THE RECORDS
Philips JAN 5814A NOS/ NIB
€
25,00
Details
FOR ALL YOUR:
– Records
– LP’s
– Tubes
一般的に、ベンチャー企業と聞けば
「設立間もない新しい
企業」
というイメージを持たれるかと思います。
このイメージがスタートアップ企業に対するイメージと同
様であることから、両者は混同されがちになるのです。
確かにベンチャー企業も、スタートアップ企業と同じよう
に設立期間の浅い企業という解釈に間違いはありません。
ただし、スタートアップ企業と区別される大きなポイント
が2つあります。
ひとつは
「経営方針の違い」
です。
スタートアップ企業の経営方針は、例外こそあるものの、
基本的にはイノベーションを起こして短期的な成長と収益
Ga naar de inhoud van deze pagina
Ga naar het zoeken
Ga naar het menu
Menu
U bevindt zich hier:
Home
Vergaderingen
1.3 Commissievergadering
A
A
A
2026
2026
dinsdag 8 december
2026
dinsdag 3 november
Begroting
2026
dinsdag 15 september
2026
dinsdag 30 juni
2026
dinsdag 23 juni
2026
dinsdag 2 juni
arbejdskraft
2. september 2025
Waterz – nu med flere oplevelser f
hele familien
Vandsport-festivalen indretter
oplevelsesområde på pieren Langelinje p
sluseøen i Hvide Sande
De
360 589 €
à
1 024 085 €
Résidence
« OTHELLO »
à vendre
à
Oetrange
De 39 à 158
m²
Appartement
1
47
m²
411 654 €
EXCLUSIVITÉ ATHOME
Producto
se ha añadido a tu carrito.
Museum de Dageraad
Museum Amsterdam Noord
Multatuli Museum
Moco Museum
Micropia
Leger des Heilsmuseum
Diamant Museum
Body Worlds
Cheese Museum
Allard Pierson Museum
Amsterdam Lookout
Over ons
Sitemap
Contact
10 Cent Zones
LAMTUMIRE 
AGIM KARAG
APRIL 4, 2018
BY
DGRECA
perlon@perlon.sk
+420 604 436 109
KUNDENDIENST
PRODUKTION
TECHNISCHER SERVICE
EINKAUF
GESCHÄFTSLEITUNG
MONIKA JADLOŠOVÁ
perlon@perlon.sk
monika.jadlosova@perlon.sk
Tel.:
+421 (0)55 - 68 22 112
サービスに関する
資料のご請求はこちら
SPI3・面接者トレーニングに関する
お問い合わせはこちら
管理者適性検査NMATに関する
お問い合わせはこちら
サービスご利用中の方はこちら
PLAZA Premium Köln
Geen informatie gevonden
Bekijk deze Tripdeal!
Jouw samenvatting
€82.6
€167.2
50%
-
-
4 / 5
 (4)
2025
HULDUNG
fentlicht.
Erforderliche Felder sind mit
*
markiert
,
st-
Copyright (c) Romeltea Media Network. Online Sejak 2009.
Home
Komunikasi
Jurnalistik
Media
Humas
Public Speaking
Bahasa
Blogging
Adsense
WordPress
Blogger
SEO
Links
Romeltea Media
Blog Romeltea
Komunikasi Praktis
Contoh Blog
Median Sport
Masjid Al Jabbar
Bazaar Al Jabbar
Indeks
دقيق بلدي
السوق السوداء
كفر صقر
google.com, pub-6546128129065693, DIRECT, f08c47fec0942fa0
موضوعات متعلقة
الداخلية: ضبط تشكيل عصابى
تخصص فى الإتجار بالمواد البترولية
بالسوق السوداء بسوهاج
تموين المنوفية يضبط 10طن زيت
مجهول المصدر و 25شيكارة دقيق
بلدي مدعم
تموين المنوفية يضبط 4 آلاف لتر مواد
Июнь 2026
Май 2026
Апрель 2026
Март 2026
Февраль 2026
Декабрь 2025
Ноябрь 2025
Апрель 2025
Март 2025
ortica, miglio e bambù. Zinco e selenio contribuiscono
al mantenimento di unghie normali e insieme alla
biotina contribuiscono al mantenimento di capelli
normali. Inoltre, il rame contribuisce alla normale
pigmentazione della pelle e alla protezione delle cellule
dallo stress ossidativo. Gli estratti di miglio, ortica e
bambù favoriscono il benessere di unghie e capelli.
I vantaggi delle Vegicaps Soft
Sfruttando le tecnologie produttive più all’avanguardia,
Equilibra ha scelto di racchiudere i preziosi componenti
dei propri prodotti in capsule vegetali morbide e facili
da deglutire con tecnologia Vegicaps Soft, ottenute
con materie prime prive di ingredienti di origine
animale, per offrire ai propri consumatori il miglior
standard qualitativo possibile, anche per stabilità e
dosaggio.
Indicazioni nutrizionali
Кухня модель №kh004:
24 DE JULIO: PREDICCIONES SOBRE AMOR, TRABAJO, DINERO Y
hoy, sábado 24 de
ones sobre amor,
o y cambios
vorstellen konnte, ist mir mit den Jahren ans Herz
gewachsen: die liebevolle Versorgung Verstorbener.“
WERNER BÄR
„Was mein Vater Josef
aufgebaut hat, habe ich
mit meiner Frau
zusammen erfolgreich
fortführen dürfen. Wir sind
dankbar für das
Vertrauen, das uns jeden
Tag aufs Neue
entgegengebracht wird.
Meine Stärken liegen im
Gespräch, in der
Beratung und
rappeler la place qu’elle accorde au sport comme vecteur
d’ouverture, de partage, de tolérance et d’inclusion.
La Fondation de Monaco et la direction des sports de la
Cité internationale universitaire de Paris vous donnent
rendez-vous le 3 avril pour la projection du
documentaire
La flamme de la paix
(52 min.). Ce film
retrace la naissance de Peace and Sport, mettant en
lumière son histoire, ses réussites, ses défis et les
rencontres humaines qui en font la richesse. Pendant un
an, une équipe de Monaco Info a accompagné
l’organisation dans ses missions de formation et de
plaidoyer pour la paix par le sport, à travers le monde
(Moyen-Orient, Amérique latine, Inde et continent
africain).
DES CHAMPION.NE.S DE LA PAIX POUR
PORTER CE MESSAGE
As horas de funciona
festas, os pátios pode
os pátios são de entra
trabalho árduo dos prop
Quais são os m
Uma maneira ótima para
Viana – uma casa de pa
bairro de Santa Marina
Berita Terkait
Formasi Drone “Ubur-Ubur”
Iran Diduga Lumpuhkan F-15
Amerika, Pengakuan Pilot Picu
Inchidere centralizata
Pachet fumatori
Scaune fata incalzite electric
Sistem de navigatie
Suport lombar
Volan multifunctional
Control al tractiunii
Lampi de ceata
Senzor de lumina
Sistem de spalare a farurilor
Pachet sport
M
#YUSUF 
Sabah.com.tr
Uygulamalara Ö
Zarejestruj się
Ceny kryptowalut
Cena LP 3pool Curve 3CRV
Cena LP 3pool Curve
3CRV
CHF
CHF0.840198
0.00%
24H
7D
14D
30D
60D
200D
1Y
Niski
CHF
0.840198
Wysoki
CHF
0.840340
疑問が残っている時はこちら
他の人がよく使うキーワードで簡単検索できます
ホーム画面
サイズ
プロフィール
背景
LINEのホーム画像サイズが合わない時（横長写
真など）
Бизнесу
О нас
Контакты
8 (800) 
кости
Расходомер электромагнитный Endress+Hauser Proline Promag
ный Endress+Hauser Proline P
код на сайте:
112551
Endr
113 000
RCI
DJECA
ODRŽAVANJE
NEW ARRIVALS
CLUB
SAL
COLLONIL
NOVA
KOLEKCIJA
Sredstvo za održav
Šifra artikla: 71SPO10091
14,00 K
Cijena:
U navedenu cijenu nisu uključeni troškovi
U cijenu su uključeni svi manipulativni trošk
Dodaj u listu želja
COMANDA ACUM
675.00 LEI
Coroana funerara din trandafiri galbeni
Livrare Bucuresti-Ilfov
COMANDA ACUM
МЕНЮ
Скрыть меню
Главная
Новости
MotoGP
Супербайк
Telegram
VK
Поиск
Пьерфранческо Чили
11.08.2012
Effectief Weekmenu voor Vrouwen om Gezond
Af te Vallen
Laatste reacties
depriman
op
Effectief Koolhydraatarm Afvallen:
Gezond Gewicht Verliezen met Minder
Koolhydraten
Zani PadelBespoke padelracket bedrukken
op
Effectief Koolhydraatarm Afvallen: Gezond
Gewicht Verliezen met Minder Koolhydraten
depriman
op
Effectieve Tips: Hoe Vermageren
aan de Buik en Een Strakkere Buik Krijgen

WHAT IS EXPECTED
Retype the records above from the very first line down to the line with "موضوعات متعلقة", keeping both of those lines. Include nothing beyond them.

RESPONSE FOR THIS EXERCISE
Philips JAN 5814A NOS/ NIB
€
25,00
Details
FOR ALL YOUR:
– Records
– LP’s
– Tubes
一般的に、ベンチャー企業と聞けば
「設立間もない新しい
企業」
というイメージを持たれるかと思います。
このイメージがスタートアップ企業に対するイメージと同
様であることから、両者は混同されがちになるのです。
確かにベンチャー企業も、スタートアップ企業と同じよう
に設立期間の浅い企業という解釈に間違いはありません。
ただし、スタートアップ企業と区別される大きなポイント
が2つあります。
ひとつは
「経営方針の違い」
です。
スタートアップ企業の経営方針は、例外こそあるものの、
基本的にはイノベーションを起こして短期的な成長と収益
Ga naar de inhoud van deze pagina
Ga naar het zoeken
Ga naar het menu
Menu
U bevindt zich hier:
Home
Vergaderingen
1.3 Commissievergadering
A
A
A
2026
2026
dinsdag 8 december
2026
dinsdag 3 november
Begroting
2026
dinsdag 15 september
2026
dinsdag 30 juni
2026
dinsdag 23 juni
2026
dinsdag 2 juni
arbejdskraft
2. september 2025
Waterz – nu med flere oplevelser f
hele familien
Vandsport-festivalen indretter
oplevelsesområde på pieren Langelinje p
sluseøen i Hvide Sande
De
360 589 €
à
1 024 085 €
Résidence
« OTHELLO »
à vendre
à
Oetrange
De 39 à 158
m²
Appartement
1
47
m²
411 654 €
EXCLUSIVITÉ ATHOME
Producto
se ha añadido a tu carrito.
Museum de Dageraad
Museum Amsterdam Noord
Multatuli Museum
Moco Museum
Micropia
Leger des Heilsmuseum
Diamant Museum
Body Worlds
Cheese Museum
Allard Pierson Museum
Amsterdam Lookout
Over ons
Sitemap
Contact
10 Cent Zones
LAMTUMIRE 
AGIM KARAG
APRIL 4, 2018
BY
DGRECA
perlon@perlon.sk
+420 604 436 109
KUNDENDIENST
PRODUKTION
TECHNISCHER SERVICE
EINKAUF
GESCHÄFTSLEITUNG
MONIKA JADLOŠOVÁ
perlon@perlon.sk
monika.jadlosova@perlon.sk
Tel.:
+421 (0)55 - 68 22 112
サービスに関する
資料のご請求はこちら
SPI3・面接者トレーニングに関する
お問い合わせはこちら
管理者適性検査NMATに関する
お問い合わせはこちら
サービスご利用中の方はこちら
PLAZA Premium Köln
Geen informatie gevonden
Bekijk deze Tripdeal!
Jouw samenvatting
€82.6
€167.2
50%
-
-
4 / 5
 (4)
2025
HULDUNG
fentlicht.
Erforderliche Felder sind mit
*
markiert
,
st-
Copyright (c) Romeltea Media Network. Online Sejak 2009.
Home
Komunikasi
Jurnalistik
Media
Humas
Public Speaking
Bahasa
Blogging
Adsense
WordPress
Blogger
SEO
Links
Romeltea Media
Blog Romeltea
Komunikasi Praktis
Contoh Blog
Median Sport
Masjid Al Jabbar
Bazaar Al Jabbar
Indeks
دقيق بلدي
السوق السوداء
كفر صقر
google.com, pub-6546128129065693, DIRECT, f08c47fec0942fa0
موضوعات متعلقة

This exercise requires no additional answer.